Technologically it's a piece of cake. It's a book, and printers, publishers, and booksellers have absolutely no problem dealing with books. And many technical books published today include a CDROM in an envelope.
What about competition between the download format and the book format? In the interest of serving the music we should not be weaseling the music fans the way record companies did with multiple re-releases of CD's, penalizing the fans who bought the early releases with paying again for the same music when better quality releases came out. A more trustworthy relationship is required here. If the customer purchases a Book Format album they get the download stream included so that they can enjoy the music while the book is being delivered. Likewise, if the customer purchases the download stream and want to upgrade to a book, they can for an incremental cost.
Given that music downloads are so convenient and inexpensive, I don't see Book Format album's dominating a music collection, but rather reserved for the more cherished material. And they would make great gifts.
If I were running a record label, I would declare the CD packaging a dead format, move the entire catalog to Book Format and downloads, and make a fortune. Unfortunately, I don't run a record label, so I'm going to just publish this here. And I'll try to contact some actual record labels (the ones with music I happen to like!) and direct them here.
There are practical issues, of course —it takes some time, effort and expense to work up a title in a new format, it would be important to make a grand entrance and have a number of titles hit the market simultaneously and there's going to be considerable back stock of old CD's. I'd start with the titles that have the most to gain given the projected sales, the benefit from the packaging, the number of CD's in back stock, etc. Some titles will never merit the cost or effort of a Book Format edition, perhaps due to their popularity or the nature of their content, so those will be available as downloads only once the back stock of old format CD's runs out.
The public acceptance of Book Format albums is pretty much assured because... books are popular and always have been. Recall that the most successful internet business ever is Amazon, and they achieved that by selling books. (It's fascinating how the most successful internet business sells Gutenberg-era technology. Especially considering that books are the very thing that computers were supposed to replace.) And in the brick-and-morter retail world, Barnes & Noble and Borders are doing well (while Tower, Warehouse, and Sam Goody are gone), so Book Format albums could be sold at traditional book stores easily enough. Note that books and Book Format albums require significantly less square footage of retail space than CD's.
And at this point the record companies will need a new product and a new business plan to survive into the next decade. Record companies are supposed to promote their artists, but the payola arrangement with FM radio stations is no longer relevant as FM radio stations are no longer relevant. And MTV hasn't broadcast a music video in years. And since record labels have a long history of contractually screwing musicians, there isn't a big incentive there. The only reason record labels have been in the news recently is because major artist have been leaving them (Radiohead, Nine Inch Nails, McCartney, Madonna). So it's not looking good.

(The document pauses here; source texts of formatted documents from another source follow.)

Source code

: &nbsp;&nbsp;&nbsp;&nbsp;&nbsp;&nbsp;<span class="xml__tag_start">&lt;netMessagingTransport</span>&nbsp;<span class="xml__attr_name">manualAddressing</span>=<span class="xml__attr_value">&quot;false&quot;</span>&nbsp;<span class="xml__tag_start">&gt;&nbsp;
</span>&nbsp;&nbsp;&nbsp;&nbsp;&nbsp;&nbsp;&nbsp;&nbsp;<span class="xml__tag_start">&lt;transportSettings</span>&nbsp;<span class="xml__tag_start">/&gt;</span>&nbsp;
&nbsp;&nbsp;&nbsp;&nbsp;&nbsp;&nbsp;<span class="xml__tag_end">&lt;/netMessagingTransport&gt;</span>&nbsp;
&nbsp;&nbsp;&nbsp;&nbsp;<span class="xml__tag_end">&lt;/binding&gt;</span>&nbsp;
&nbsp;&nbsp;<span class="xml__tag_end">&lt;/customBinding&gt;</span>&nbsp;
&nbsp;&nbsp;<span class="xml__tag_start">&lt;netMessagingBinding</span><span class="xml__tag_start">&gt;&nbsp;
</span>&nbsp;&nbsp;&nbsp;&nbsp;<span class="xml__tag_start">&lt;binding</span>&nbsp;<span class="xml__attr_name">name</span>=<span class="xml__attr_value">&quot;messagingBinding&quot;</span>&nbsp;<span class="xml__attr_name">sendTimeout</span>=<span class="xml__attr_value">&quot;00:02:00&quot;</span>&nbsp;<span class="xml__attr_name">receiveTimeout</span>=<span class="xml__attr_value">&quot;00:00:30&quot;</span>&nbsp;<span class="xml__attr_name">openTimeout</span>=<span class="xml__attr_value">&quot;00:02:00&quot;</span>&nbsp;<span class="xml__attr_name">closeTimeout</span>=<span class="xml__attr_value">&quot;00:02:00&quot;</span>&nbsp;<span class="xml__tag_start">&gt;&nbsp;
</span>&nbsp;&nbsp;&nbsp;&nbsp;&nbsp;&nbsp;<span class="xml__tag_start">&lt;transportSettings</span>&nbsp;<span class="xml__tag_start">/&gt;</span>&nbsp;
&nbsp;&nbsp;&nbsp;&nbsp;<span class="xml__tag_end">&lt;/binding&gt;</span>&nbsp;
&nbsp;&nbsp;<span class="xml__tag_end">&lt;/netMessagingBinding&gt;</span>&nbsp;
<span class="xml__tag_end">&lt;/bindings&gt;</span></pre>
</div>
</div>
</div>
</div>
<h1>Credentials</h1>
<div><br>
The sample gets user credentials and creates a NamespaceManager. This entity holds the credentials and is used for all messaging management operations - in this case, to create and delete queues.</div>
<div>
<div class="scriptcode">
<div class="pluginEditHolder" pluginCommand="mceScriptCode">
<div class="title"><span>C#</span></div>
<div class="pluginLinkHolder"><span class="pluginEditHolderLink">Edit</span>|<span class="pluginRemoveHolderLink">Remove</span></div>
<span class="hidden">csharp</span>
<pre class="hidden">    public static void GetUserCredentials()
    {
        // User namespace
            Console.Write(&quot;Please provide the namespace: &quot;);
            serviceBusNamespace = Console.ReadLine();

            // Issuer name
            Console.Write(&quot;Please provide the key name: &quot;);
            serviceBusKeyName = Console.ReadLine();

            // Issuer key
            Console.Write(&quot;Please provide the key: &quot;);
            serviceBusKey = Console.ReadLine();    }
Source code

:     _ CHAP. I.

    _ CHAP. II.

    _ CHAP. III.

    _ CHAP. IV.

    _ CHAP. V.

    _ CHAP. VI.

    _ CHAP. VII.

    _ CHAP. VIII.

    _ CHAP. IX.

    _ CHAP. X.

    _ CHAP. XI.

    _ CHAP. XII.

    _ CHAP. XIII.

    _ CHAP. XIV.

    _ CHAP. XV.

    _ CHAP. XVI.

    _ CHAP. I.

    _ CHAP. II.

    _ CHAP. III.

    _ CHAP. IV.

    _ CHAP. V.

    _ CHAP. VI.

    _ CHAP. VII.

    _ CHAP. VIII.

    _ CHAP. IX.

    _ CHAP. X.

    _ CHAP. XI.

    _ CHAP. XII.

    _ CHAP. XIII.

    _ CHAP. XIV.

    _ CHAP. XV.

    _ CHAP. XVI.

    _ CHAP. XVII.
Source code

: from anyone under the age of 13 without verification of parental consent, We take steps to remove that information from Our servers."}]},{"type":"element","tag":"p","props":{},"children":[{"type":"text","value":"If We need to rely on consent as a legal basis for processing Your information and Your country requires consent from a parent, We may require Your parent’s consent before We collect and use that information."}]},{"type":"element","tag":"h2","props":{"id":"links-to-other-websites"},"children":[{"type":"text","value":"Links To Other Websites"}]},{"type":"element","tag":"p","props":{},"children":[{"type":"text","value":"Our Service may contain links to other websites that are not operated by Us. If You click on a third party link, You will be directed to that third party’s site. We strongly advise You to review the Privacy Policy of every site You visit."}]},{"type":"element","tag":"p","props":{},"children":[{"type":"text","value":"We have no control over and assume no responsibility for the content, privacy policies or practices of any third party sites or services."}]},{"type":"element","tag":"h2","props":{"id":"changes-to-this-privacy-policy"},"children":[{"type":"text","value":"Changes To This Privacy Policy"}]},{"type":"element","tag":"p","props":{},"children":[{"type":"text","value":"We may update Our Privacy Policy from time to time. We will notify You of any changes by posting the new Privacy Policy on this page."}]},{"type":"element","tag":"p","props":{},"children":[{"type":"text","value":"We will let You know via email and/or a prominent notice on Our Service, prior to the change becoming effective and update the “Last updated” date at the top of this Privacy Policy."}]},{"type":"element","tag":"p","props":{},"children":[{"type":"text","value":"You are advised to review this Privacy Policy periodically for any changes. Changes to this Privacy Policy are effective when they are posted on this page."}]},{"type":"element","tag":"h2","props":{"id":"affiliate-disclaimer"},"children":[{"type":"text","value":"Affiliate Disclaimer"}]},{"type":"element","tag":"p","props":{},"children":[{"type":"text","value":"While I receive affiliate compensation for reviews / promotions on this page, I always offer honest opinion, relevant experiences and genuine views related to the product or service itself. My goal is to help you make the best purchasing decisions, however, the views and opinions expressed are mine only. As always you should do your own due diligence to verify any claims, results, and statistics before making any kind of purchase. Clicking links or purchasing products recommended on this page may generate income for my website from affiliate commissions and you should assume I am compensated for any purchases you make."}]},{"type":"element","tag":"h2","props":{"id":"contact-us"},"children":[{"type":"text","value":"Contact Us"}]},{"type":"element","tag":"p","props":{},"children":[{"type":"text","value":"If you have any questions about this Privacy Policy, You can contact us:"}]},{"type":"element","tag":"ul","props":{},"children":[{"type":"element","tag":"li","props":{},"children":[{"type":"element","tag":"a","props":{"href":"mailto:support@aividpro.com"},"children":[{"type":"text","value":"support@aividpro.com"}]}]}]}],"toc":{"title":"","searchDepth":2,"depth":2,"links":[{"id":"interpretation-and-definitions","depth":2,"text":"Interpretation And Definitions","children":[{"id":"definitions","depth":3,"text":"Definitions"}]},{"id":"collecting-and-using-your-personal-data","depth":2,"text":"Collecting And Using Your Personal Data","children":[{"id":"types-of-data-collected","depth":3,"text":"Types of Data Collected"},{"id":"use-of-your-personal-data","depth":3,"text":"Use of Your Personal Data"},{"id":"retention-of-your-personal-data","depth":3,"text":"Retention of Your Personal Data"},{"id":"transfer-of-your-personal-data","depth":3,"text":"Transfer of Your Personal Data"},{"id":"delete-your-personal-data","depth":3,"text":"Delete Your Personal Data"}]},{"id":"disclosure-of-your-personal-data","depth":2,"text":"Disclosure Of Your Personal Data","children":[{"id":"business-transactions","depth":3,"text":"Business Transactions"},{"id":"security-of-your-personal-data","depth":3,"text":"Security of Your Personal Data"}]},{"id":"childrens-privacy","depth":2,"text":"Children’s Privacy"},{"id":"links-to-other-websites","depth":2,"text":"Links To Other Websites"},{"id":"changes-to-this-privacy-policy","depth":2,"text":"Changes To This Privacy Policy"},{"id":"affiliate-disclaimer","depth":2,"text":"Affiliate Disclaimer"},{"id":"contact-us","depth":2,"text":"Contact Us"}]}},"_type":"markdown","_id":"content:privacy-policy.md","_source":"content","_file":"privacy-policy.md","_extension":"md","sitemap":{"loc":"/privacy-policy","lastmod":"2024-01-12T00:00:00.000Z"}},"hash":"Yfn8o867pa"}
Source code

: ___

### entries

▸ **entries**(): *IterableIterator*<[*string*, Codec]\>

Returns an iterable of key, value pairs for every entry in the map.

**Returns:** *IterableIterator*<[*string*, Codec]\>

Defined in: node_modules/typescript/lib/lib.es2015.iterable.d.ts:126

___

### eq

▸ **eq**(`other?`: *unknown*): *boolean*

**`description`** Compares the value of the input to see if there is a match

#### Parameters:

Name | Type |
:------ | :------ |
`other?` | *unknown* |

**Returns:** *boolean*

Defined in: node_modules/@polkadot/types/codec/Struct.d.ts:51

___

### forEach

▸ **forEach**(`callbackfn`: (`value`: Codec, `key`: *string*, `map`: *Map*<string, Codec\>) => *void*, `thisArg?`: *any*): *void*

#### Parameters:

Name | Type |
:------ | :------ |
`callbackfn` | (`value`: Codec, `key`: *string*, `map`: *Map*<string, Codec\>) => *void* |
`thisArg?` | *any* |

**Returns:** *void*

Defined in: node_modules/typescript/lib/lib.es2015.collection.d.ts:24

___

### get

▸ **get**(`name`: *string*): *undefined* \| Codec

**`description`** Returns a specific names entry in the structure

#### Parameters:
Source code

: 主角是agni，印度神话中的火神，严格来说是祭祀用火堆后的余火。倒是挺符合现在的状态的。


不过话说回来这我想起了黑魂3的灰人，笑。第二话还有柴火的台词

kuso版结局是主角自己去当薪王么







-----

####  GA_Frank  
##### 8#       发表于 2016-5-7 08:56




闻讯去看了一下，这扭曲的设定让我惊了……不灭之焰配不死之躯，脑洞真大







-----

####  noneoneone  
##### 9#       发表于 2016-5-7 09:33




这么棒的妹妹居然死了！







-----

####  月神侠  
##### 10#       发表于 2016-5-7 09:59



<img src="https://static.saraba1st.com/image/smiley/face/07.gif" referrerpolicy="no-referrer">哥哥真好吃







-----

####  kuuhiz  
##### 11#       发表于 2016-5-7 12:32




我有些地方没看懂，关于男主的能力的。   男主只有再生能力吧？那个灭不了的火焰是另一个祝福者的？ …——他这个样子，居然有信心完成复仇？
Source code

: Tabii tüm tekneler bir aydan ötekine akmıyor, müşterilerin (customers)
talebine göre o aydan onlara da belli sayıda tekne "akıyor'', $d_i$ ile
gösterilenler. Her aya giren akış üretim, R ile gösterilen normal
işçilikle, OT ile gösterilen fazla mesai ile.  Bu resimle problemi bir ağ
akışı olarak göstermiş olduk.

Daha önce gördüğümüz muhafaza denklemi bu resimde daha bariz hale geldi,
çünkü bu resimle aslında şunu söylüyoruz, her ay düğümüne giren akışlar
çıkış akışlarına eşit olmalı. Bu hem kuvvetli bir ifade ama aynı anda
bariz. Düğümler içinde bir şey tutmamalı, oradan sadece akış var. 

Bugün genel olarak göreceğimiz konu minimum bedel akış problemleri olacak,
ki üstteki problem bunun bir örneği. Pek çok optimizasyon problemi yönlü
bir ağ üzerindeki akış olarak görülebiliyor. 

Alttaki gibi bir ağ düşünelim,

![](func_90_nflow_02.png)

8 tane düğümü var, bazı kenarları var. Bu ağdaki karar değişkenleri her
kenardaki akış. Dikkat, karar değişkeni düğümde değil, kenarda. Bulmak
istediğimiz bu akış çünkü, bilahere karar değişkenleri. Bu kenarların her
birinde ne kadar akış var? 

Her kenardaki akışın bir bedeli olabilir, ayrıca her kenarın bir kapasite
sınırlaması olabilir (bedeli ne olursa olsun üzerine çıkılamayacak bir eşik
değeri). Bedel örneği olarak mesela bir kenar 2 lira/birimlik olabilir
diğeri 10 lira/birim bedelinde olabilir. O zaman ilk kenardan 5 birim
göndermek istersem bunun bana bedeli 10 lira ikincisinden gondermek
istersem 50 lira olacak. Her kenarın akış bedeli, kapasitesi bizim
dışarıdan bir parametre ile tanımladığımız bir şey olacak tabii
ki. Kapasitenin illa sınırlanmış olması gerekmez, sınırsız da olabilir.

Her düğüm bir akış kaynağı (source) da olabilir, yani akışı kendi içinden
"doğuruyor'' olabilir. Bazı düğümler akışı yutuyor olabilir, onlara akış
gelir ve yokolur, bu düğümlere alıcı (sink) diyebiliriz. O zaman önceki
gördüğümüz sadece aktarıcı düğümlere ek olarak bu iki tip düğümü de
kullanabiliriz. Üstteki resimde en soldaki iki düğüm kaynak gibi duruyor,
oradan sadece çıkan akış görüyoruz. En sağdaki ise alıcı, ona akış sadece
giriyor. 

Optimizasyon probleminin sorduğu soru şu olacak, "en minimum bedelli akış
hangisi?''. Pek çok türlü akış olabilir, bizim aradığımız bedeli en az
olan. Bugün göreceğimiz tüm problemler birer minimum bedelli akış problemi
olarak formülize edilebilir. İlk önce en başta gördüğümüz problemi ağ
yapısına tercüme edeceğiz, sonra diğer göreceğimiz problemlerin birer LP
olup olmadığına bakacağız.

Downloadable bits have so many cost and efficiency advantages over physical CD's, and CD packaging is so unsatisfying, that physical CD sales will continue to dwindle. With downloadable bits, as sold through Apple iTunes or Amazon, the record company has a significantly smaller role to play, and is invisible to the customer (no marque, no font cover style, no label, etc.).
So I think the Book Format album is probably the only way record labels are going to survive.